Thursday, 1 March 2018

"No UK Prime Minister"?

Indeed, she is not.

But seriously, 87 per cent of people who voted both Leave and Conservative would be willing to see Northern Ireland go for the sake of Brexit, and 92 per cent of them would be willing to see Scotland go. 

Note that the figure is lower for Northern Ireland than it is for Scotland. It would be lower again for Gibraltar, but that has yet to be polled, although it will have to be, and soon.

Scottish Nationalists who believed that David Cameron would have had to have resigned in the event of a vote for independence were always deluded as to their own indispensability. Conservative and Unionists define the Union as wherever people mostly vote Conservative.

The public boredom with Brexit was evident even before the referendum. In the meantime, there has been a General Election at which this supposedly epoch-making issue barely featured. 

The Lib Dems did not get 48 per cent of the vote, and the pattern of the support that they did receive did not correspond to that of the Remain vote. They hold only four of the 59 seats in Scotland, where their signature policy of support for both Unions is majority opinion. 

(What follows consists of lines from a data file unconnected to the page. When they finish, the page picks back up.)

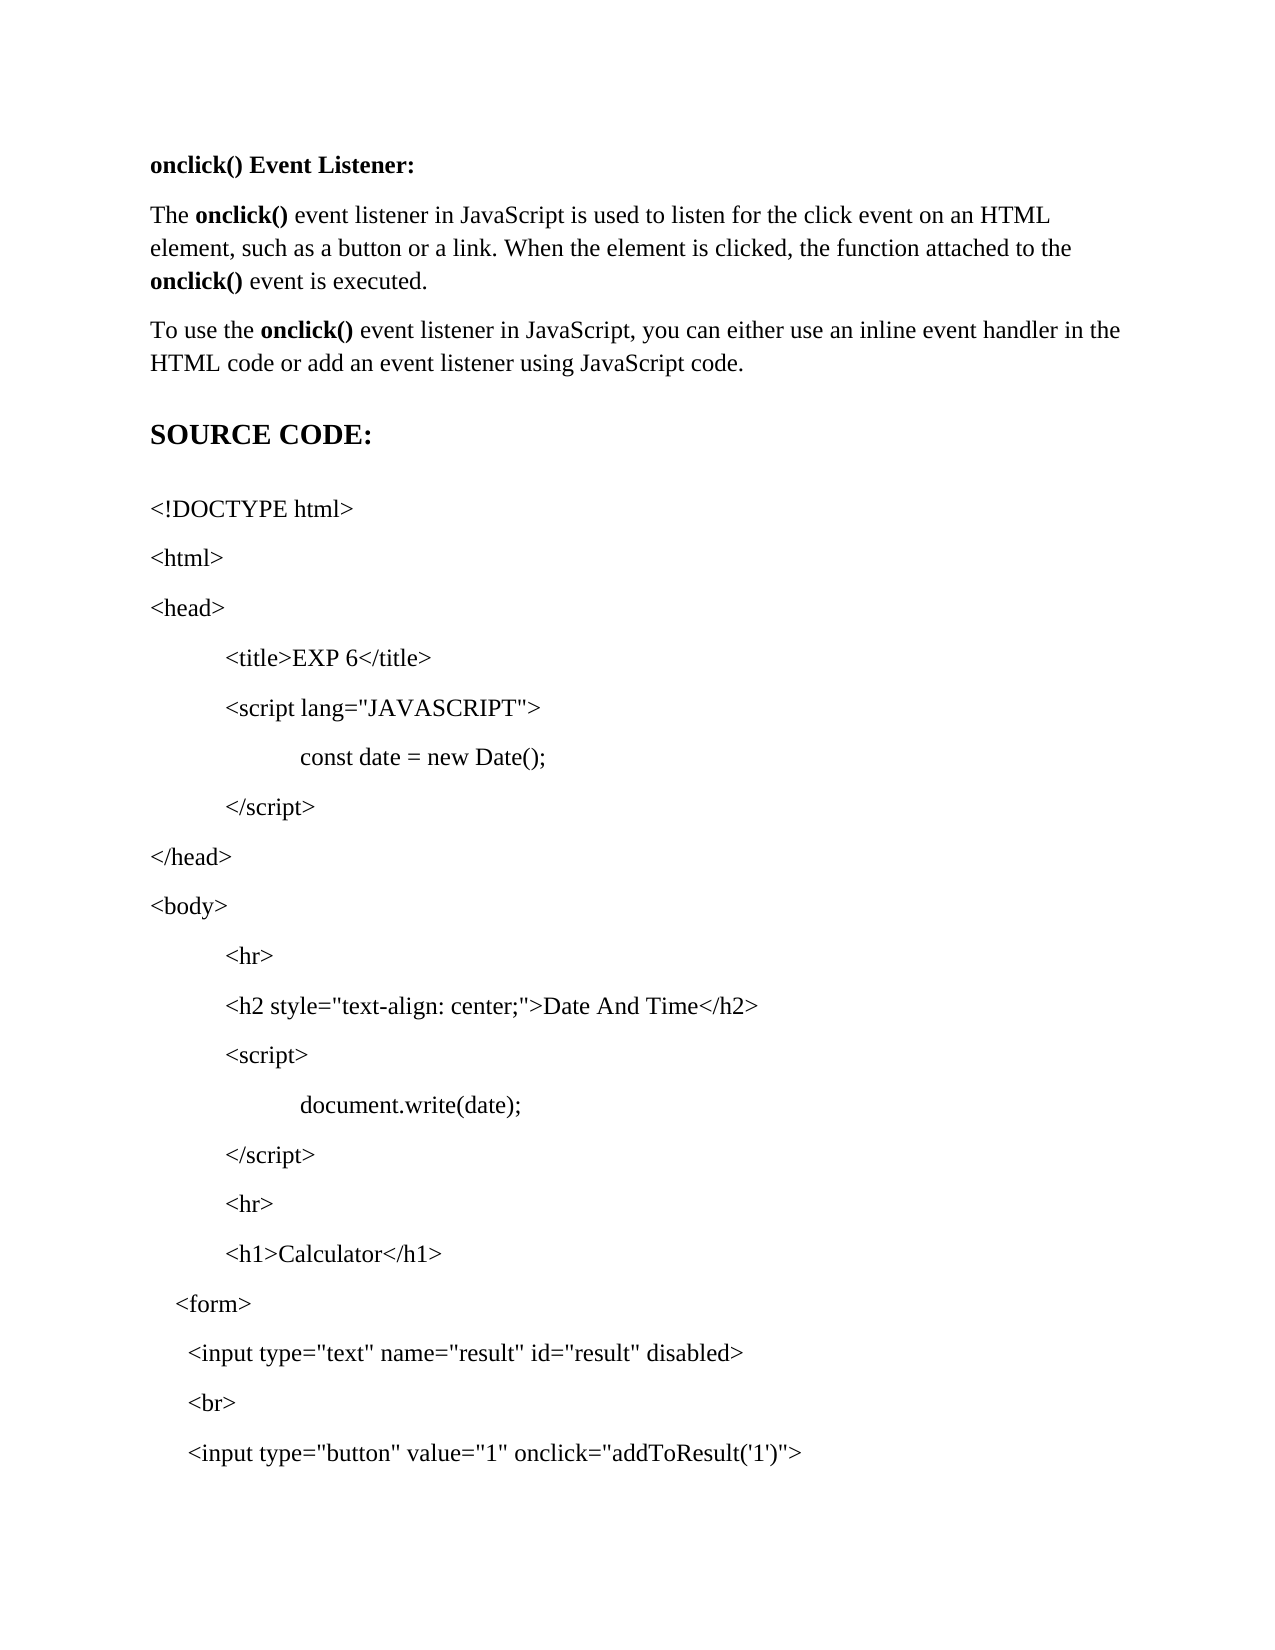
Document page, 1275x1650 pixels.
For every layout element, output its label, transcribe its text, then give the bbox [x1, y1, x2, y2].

text const date = new Date(); [150, 742, 1125, 771]
text <h2 style="text-align: center;">Date And Time</h2> [150, 991, 1125, 1019]
text <hr> [150, 1189, 1125, 1218]
text <input type="text" name="result" id="result" disabled> [150, 1338, 1125, 1367]
text </head> [150, 842, 1125, 870]
text <script> [150, 1040, 1125, 1069]
text <title>EXP 6</title> [150, 643, 1125, 672]
text <body> [150, 891, 1125, 920]
text </script> [150, 1140, 1125, 1168]
text <form> [150, 1289, 1125, 1318]
text SOURCE CODE: <!DOCTYPE html> [150, 417, 1125, 523]
text <h1>Calculator</h1> [150, 1239, 1125, 1268]
text <html> [150, 543, 1125, 572]
text <head> [150, 593, 1125, 622]
text <br> [150, 1388, 1125, 1417]
text onclick() Event Listener: [150, 150, 1125, 179]
text <hr> [150, 941, 1125, 970]
text </script> [150, 792, 1125, 821]
text <input type="button" value="1" onclick="addToResult('1')"> [150, 1438, 1125, 1467]
text <script lang="JAVASCRIPT"> [150, 693, 1125, 721]
text To use the onclick() event listener in JavaScript, you can either use an inline event handler in the HTML code or add an event listener using JavaScript code. [150, 315, 1125, 377]
text The onclick() event listener in JavaScript is used to listen for the click event on an HTML element, such as a button or a link. When the element is clicked, the function attached to the onclick() event is executed. [150, 200, 1125, 294]
text document.write(date); [150, 1090, 1125, 1119]
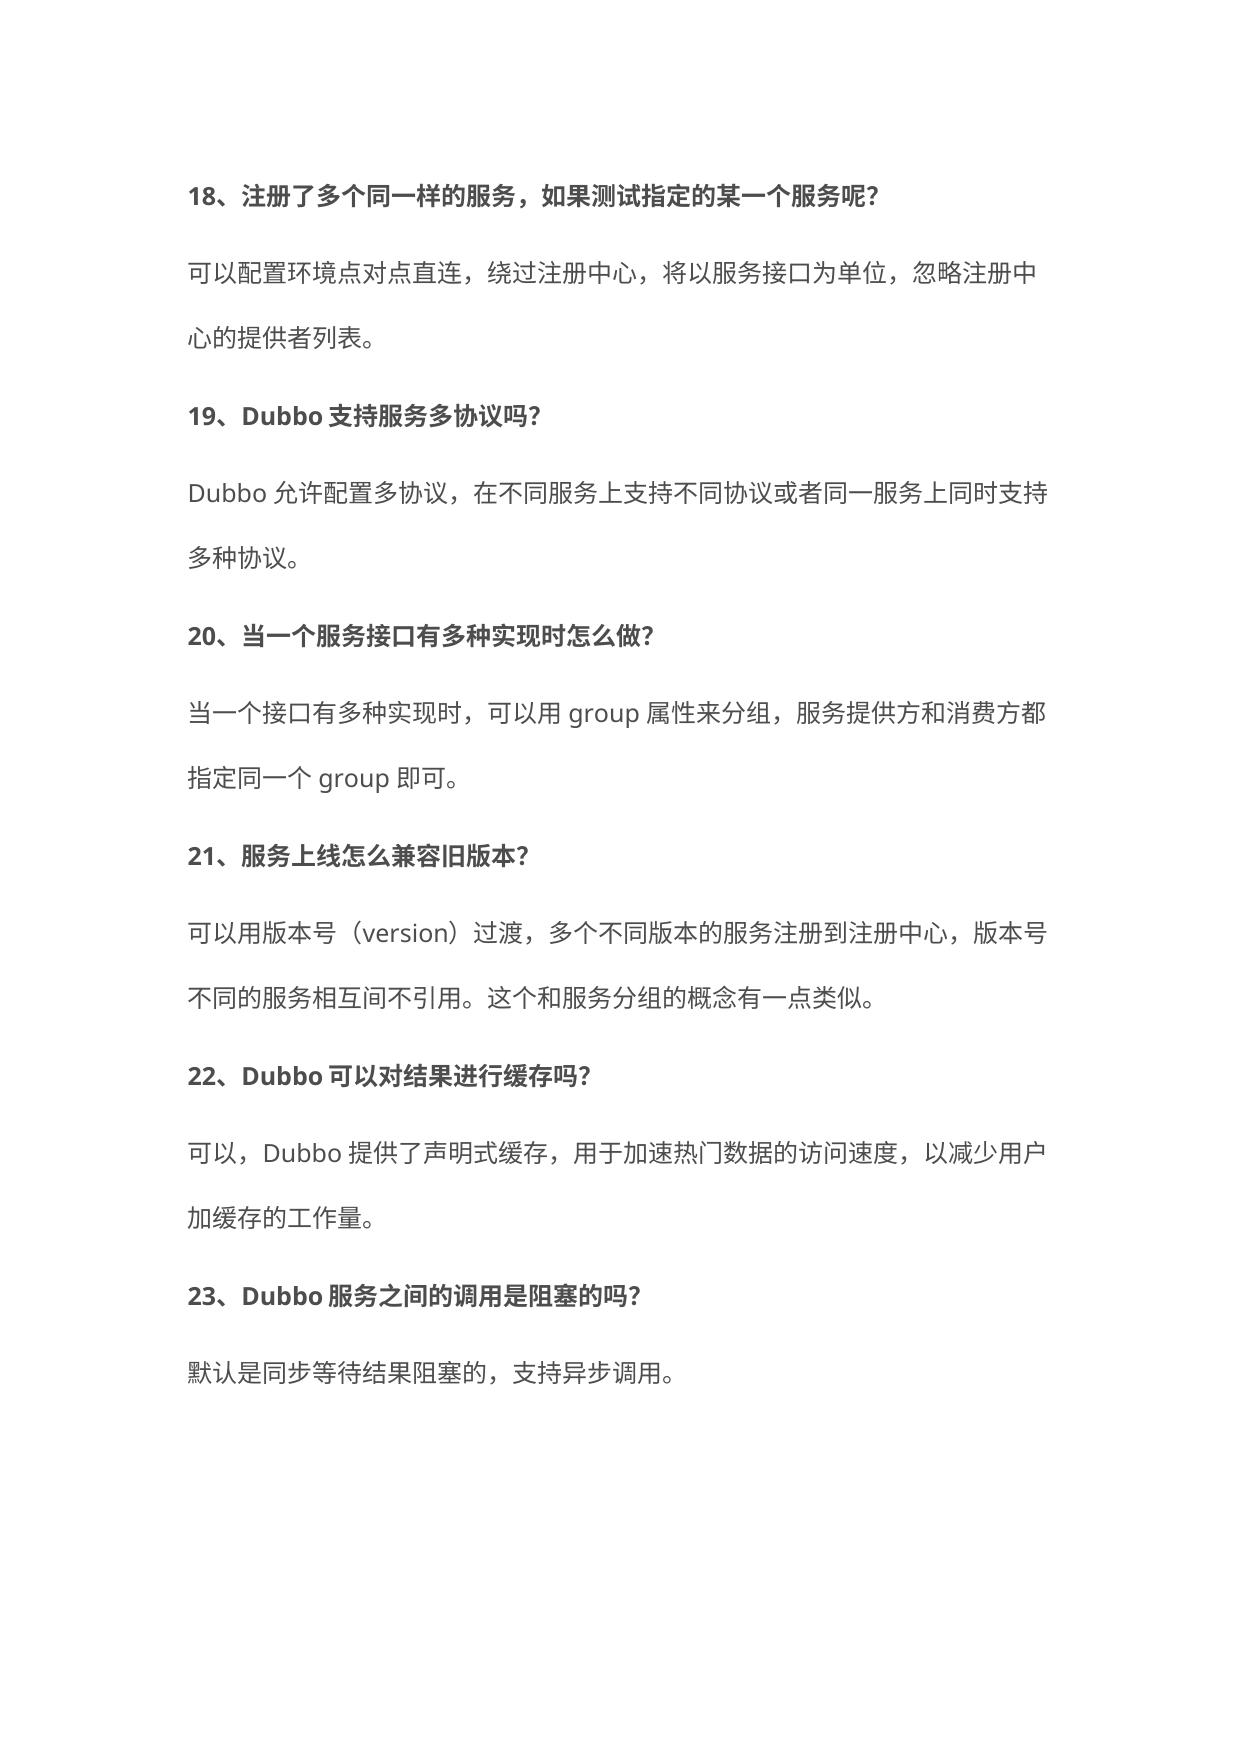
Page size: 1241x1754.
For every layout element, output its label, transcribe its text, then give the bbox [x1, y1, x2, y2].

text 23、Dubbo服务之间的调用是阻塞的吗？ [187, 1262, 1053, 1327]
text 当一个接口有多种实现时，可以用 group 属性来分组，服务提供方和消费方都指定同一个 group 即可。 [187, 679, 1053, 809]
text 19、Dubbo支持服务多协议吗？ [187, 382, 1053, 447]
text 20、当一个服务接口有多种实现时怎么做？ [187, 602, 1053, 667]
text 默认是同步等待结果阻塞的，支持异步调用。 [187, 1339, 1053, 1404]
text 22、Dubbo可以对结果进行缓存吗？ [187, 1042, 1053, 1107]
text 21、服务上线怎么兼容旧版本？ [187, 822, 1053, 887]
text 可以用版本号（version）过渡，多个不同版本的服务注册到注册中心，版本号不同的服务相互间不引用。这个和服务分组的概念有一点类似。 [187, 899, 1053, 1029]
text Dubbo 允许配置多协议，在不同服务上支持不同协议或者同一服务上同时支持多种协议。 [187, 459, 1053, 589]
text 可以，Dubbo 提供了声明式缓存，用于加速热门数据的访问速度，以减少用户加缓存的工作量。 [187, 1119, 1053, 1249]
text 18、注册了多个同一样的服务，如果测试指定的某一个服务呢？ [187, 162, 1053, 227]
text 可以配置环境点对点直连，绕过注册中心，将以服务接口为单位，忽略注册中心的提供者列表。 [187, 239, 1053, 369]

As it is in Northern Ireland, where it is held by one MP out of 18, an Independent who sits for perhaps the most maverick seat in the entire House.

There is now electoral politics, and there is Brexit. Mostly due to Jeremy Corbyn, popular interest in the former is higher than it has been in generations. Popular interest in the latter, however, has collapsed, and is rapidly turning to outright hostility, not even to the act of Brexit, but to the mere topic of conversation.